The other day my supervisor was asking me if we had AIDS in the U.S. I said yes, we actually have the most recorded cases of any country in the world (keep in mind the massive population and relatively easy access to medical care and testing facilities). I explained that the spread of HIV functions differently in the U.S. It used to be most prevalent in gay men, now the highest rate is among IV drug users. It’s also become an ever-growing issue in the inner cities. Historically, HIV has flourished in America’s marginalized communities. “Yes,” he said. “Immoral communities.” “No, marginalized communities.”

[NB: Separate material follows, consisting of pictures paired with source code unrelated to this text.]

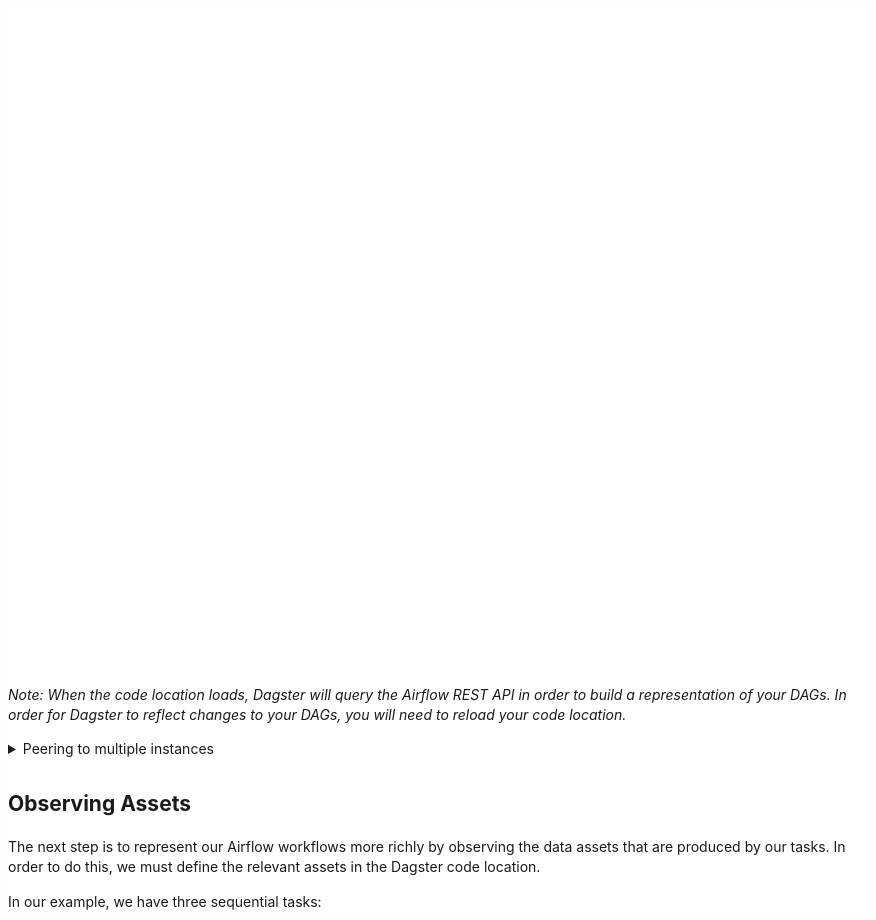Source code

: ![Materialized peer asset in Dagster UI](./images/peer_materialize.svg)

</p>

_Note: When the code location loads, Dagster will query the Airflow REST API in order to build a representation of your DAGs. In order for Dagster to reflect changes to your DAGs, you will need to reload your code location._

<details><summary>
Peering to multiple instances
</summary></details>

## Observing Assets

The next step is to represent our Airflow workflows more richly by observing the data assets that are produced by our tasks. In order to do this, we must define the relevant assets in the Dagster code location.

In our example, we have three sequential tasks:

Reflecting on Betty’s death I can’t help but think of my VSLAs. Literally 60 of my favorite people in Ngai are HIV positive. Both of the groups are so full of life. Our time together is always full of laughter, hugs, jokes, and of course a lively exchange of mangoes. It’s not uncommon for someone to do a little dance before taking a seat on the papyrus mat. They’re phenomenal. Sitting there sometimes I remember that I’m the only person who doesn’t have HIV. Strip away the bodies and I’m surrounded by virus. It’s humbling. But most of the time they’re just my friends. People I want to help- connect with resources and NGOs, train in some simple things that can help improve their lives. And they help me too, bringing me mangoes and papayas, watching my bike when I buy little fish for the cats in the market, making Ngai feel warm. Like home.
I would give an honest and modest estimate that at least 1/3 of the people who sell food in our tiny little market are VSLA member. A striking view when you look at the trading center through the lens of the epidemic (officially our community is 8% HIV positive but the health workers all feel it’s much higher). One of my absolute favorites is Esta. She’s always the first person to greet me when I get to the market and the last I say goodnight to when I leave. I’ve been buying her tomatoes for months even though they are by far the worst. We even have a pseudo secret handshake/dance we do every time we see one another. She’s amazing.

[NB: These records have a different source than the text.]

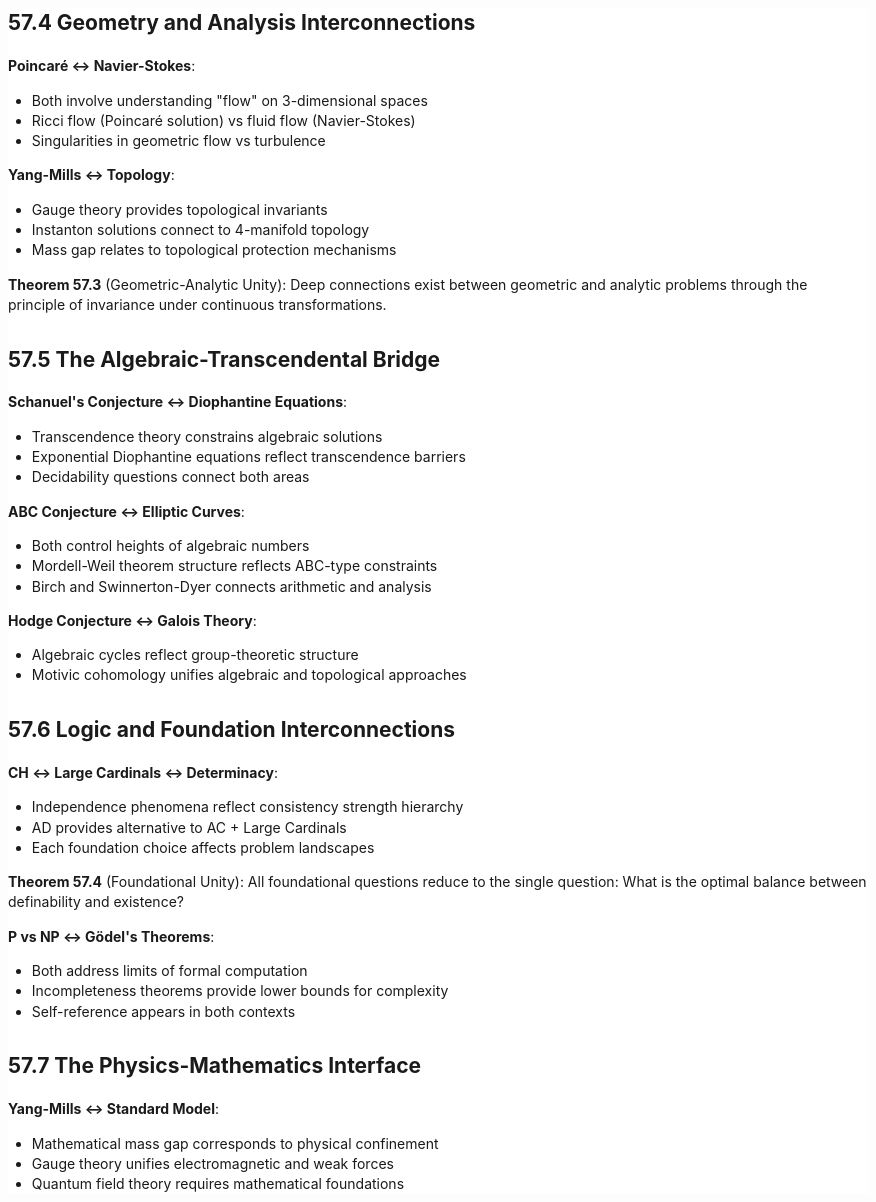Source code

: ## 57.4 Geometry and Analysis Interconnections

**Poincaré ↔ Navier-Stokes**:
- Both involve understanding "flow" on 3-dimensional spaces
- Ricci flow (Poincaré solution) vs fluid flow (Navier-Stokes)
- Singularities in geometric flow vs turbulence

**Yang-Mills ↔ Topology**:
- Gauge theory provides topological invariants
- Instanton solutions connect to 4-manifold topology
- Mass gap relates to topological protection mechanisms

**Theorem 57.3** (Geometric-Analytic Unity):
Deep connections exist between geometric and analytic problems through the principle of invariance under continuous transformations.

## 57.5 The Algebraic-Transcendental Bridge

**Schanuel's Conjecture ↔ Diophantine Equations**:
- Transcendence theory constrains algebraic solutions
- Exponential Diophantine equations reflect transcendence barriers
- Decidability questions connect both areas

**ABC Conjecture ↔ Elliptic Curves**:
- Both control heights of algebraic numbers
- Mordell-Weil theorem structure reflects ABC-type constraints
- Birch and Swinnerton-Dyer connects arithmetic and analysis

**Hodge Conjecture ↔ Galois Theory**:
- Algebraic cycles reflect group-theoretic structure
- Motivic cohomology unifies algebraic and topological approaches

## 57.6 Logic and Foundation Interconnections

**CH ↔ Large Cardinals ↔ Determinacy**:
- Independence phenomena reflect consistency strength hierarchy
- AD provides alternative to AC + Large Cardinals
- Each foundation choice affects problem landscapes

**Theorem 57.4** (Foundational Unity):
All foundational questions reduce to the single question: What is the optimal balance between definability and existence?

**P vs NP ↔ Gödel's Theorems**:
- Both address limits of formal computation
- Incompleteness theorems provide lower bounds for complexity
- Self-reference appears in both contexts

## 57.7 The Physics-Mathematics Interface

**Yang-Mills ↔ Standard Model**:
- Mathematical mass gap corresponds to physical confinement
- Gauge theory unifies electromagnetic and weak forces
- Quantum field theory requires mathematical foundations
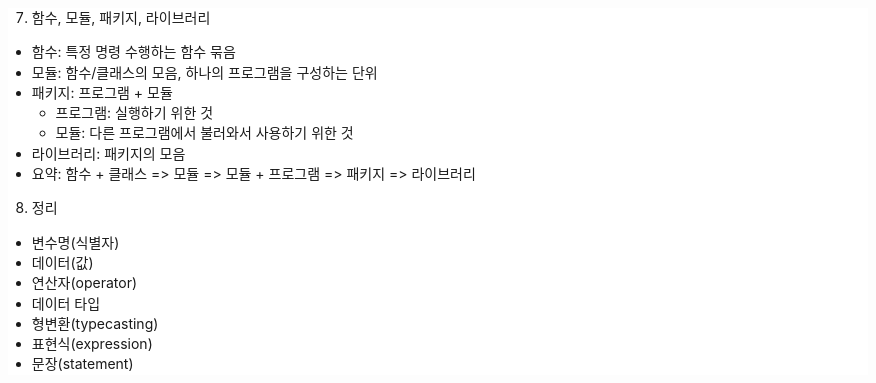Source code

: 


7. 함수, 모듈, 패키지, 라이브러리
- 함수: 특정 명령 수행하는 함수 묶음
- 모듈: 함수/클래스의 모음, 하나의 프로그램을 구성하는 단위
- 패키지: 프로그램 + 모듈
  - 프로그램: 실행하기 위한 것
  - 모듈: 다른 프로그램에서 불러와서 사용하기 위한 것
- 라이브러리: 패키지의 모음
- 요약: 함수 + 클래스 => 모듈 => 모듈 + 프로그램 => 패키지 => 라이브러리




8. 정리
- 변수명(식별자)
- 데이터(값)
- 연산자(operator)
- 데이터 타입
- 형변환(typecasting)
- 표현식(expression)
- 문장(statement)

Esta invited me to her house about a month ago. We hung out, listened to music, ate mangoes- it was nice. She showed me pictures of her family. Her husband is an officer in the Ugandan army. Her three children are in boarding school- a Ugandan norm if you can afford it. We often talk about going to visit her daughter together. We came across a picture of a baby boy sitting on a blanket. “That one died,” she said. “I’m so sorry.” “He was born with AIDS, only lived a few months.” A moment went by as we just sat.

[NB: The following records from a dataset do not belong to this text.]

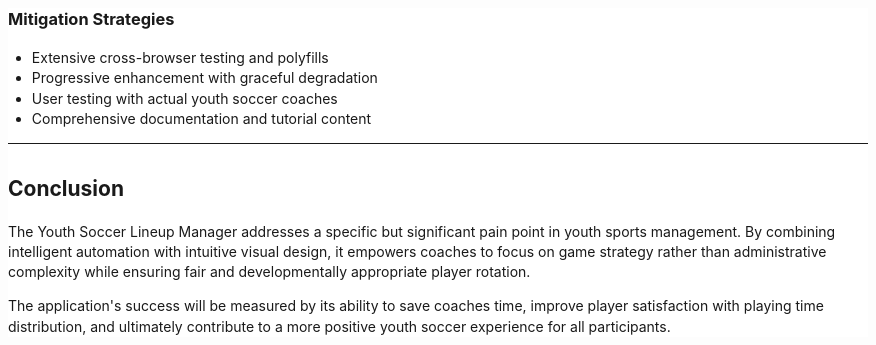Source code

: ### Mitigation Strategies
- Extensive cross-browser testing and polyfills
- Progressive enhancement with graceful degradation
- User testing with actual youth soccer coaches
- Comprehensive documentation and tutorial content

---

## Conclusion

The Youth Soccer Lineup Manager addresses a specific but significant pain point in youth sports management. By combining intelligent automation with intuitive visual design, it empowers coaches to focus on game strategy rather than administrative complexity while ensuring fair and developmentally appropriate player rotation.

The application's success will be measured by its ability to save coaches time, improve player satisfaction with playing time distribution, and ultimately contribute to a more positive youth soccer experience for all participants.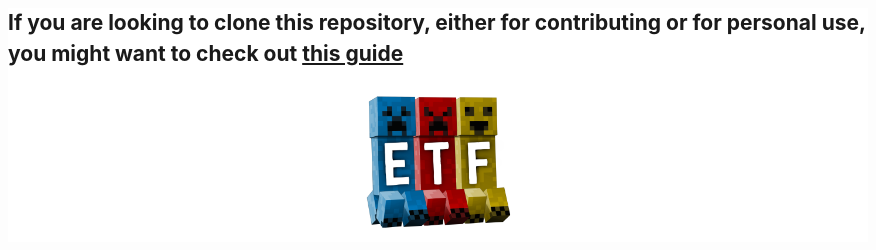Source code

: 
## If you are looking to clone this repository, either for contributing or for personal use, you might want to check out [this guide](Cloning_or_contributing.md)


<div align="center">

<img src="README-assets/icon.png" width="150">

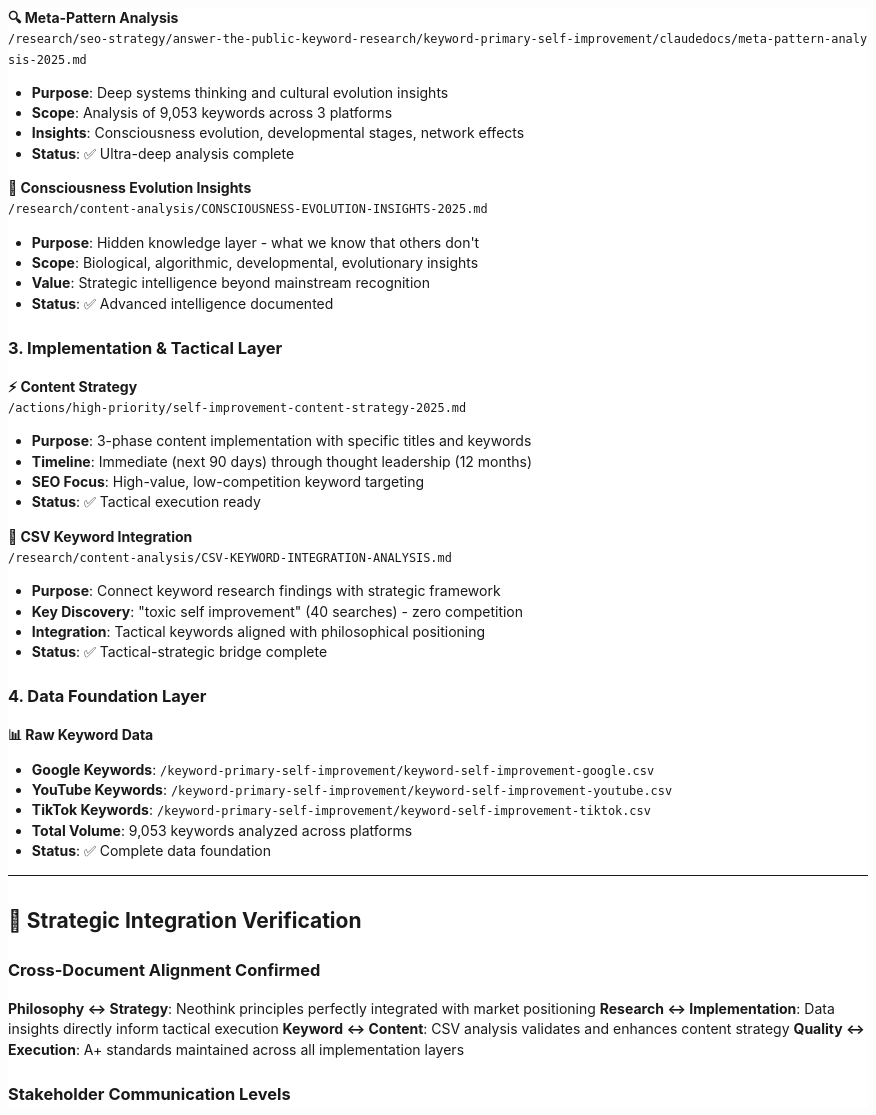 **🔍 Meta-Pattern Analysis**  
`/research/seo-strategy/answer-the-public-keyword-research/keyword-primary-self-improvement/claudedocs/meta-pattern-analysis-2025.md`
- **Purpose**: Deep systems thinking and cultural evolution insights
- **Scope**: Analysis of 9,053 keywords across 3 platforms
- **Insights**: Consciousness evolution, developmental stages, network effects
- **Status**: ✅ Ultra-deep analysis complete

**🧠 Consciousness Evolution Insights**  
`/research/content-analysis/CONSCIOUSNESS-EVOLUTION-INSIGHTS-2025.md`
- **Purpose**: Hidden knowledge layer - what we know that others don't
- **Scope**: Biological, algorithmic, developmental, evolutionary insights
- **Value**: Strategic intelligence beyond mainstream recognition
- **Status**: ✅ Advanced intelligence documented

### 3. Implementation & Tactical Layer

**⚡ Content Strategy**  
`/actions/high-priority/self-improvement-content-strategy-2025.md`
- **Purpose**: 3-phase content implementation with specific titles and keywords
- **Timeline**: Immediate (next 90 days) through thought leadership (12 months)
- **SEO Focus**: High-value, low-competition keyword targeting
- **Status**: ✅ Tactical execution ready

**🎯 CSV Keyword Integration**  
`/research/content-analysis/CSV-KEYWORD-INTEGRATION-ANALYSIS.md`
- **Purpose**: Connect keyword research findings with strategic framework
- **Key Discovery**: "toxic self improvement" (40 searches) - zero competition
- **Integration**: Tactical keywords aligned with philosophical positioning
- **Status**: ✅ Tactical-strategic bridge complete

### 4. Data Foundation Layer

**📊 Raw Keyword Data**  
- **Google Keywords**: `/keyword-primary-self-improvement/keyword-self-improvement-google.csv`
- **YouTube Keywords**: `/keyword-primary-self-improvement/keyword-self-improvement-youtube.csv`  
- **TikTok Keywords**: `/keyword-primary-self-improvement/keyword-self-improvement-tiktok.csv`
- **Total Volume**: 9,053 keywords analyzed across platforms
- **Status**: ✅ Complete data foundation

---

## 🎯 Strategic Integration Verification

### Cross-Document Alignment Confirmed

**Philosophy ↔ Strategy**: Neothink principles perfectly integrated with market positioning
**Research ↔ Implementation**: Data insights directly inform tactical execution
**Keyword ↔ Content**: CSV analysis validates and enhances content strategy
**Quality ↔ Execution**: A+ standards maintained across all implementation layers

### Stakeholder Communication Levels

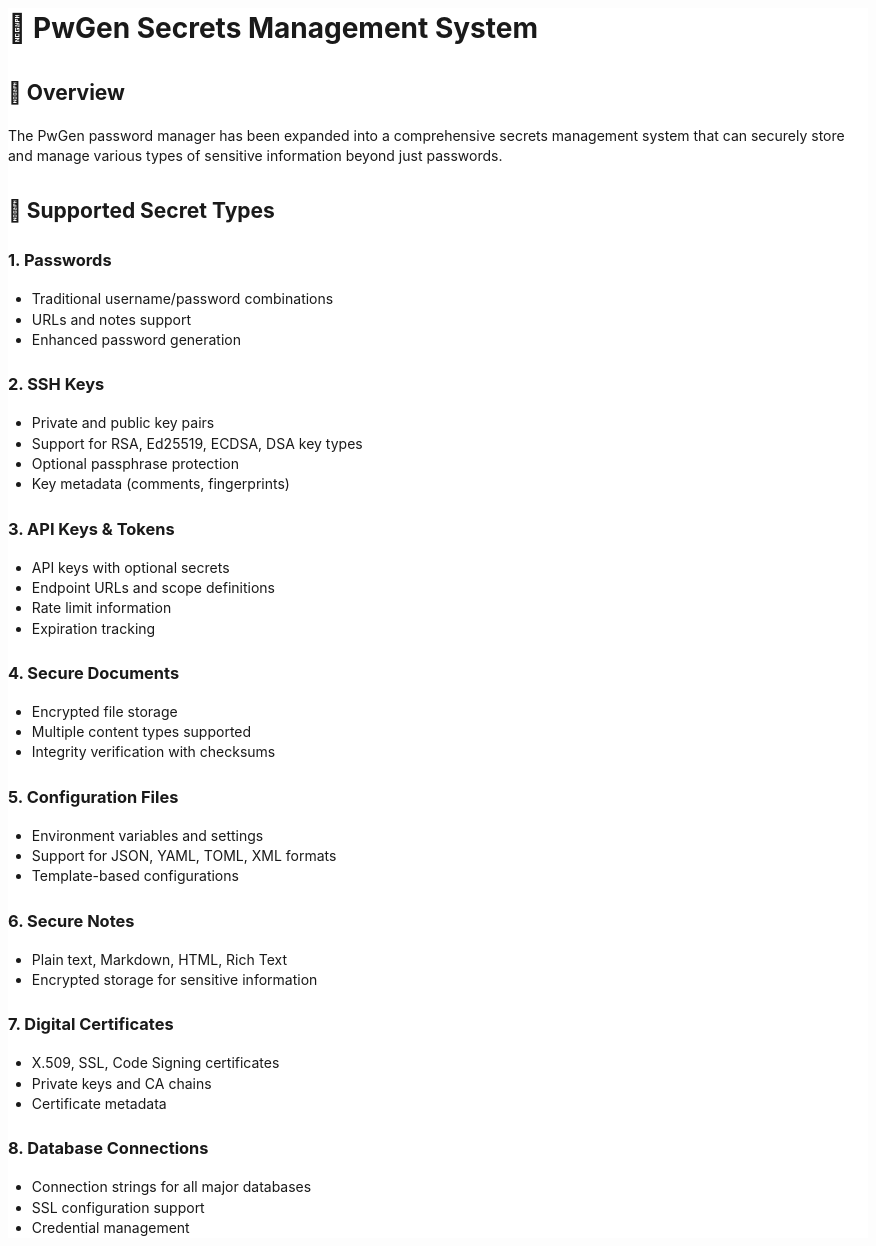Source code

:# 🔐 PwGen Secrets Management System

## 🎯 Overview

The PwGen password manager has been expanded into a comprehensive secrets management system that can securely store and manage various types of sensitive information beyond just passwords.

## 🔑 Supported Secret Types

### 1. **Passwords** 
- Traditional username/password combinations
- URLs and notes support
- Enhanced password generation

### 2. **SSH Keys**
- Private and public key pairs
- Support for RSA, Ed25519, ECDSA, DSA key types
- Optional passphrase protection
- Key metadata (comments, fingerprints)

### 3. **API Keys & Tokens**
- API keys with optional secrets
- Endpoint URLs and scope definitions
- Rate limit information
- Expiration tracking

### 4. **Secure Documents**
- Encrypted file storage
- Multiple content types supported
- Integrity verification with checksums

### 5. **Configuration Files**
- Environment variables and settings
- Support for JSON, YAML, TOML, XML formats
- Template-based configurations

### 6. **Secure Notes**
- Plain text, Markdown, HTML, Rich Text
- Encrypted storage for sensitive information

### 7. **Digital Certificates**
- X.509, SSL, Code Signing certificates
- Private keys and CA chains
- Certificate metadata

### 8. **Database Connections**
- Connection strings for all major databases
- SSL configuration support
- Credential management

So my personal experience with AIDS in Africa is looking something like that. Something I drift in and out of. Sometimes it consumes me completely, overwhelms me into a state of melancholy. Other times I forget about it all together as the joys of everyday life leave no space for disease. Like all of the big horrors of Northern Uganda, I seesaw between feeling like it’s an insurmountable issue that affects everything and an isolated challenge of the few. I think it’s all of those things. The polarized reactions that I have are all strangely valid. AIDS is a big problem. It’s a big deal and it does affect everything and everyone. It’s also one piece of things. One piece of what’s happening here. One piece of the people living with the virus. I, and they, are unwilling to give it everything. So I’m finding the seesaw strangely comfortable. A good vantage point for now. I’ll continue enjoying the spirit of my VSLA friends while remembering their unique challenges. We will all continue to attend burials of the people claimed by the epidemic and pay respects to those whose lives have been forever changed by AIDS. We will continue to feel its presence, respect it, live among it, and look past it.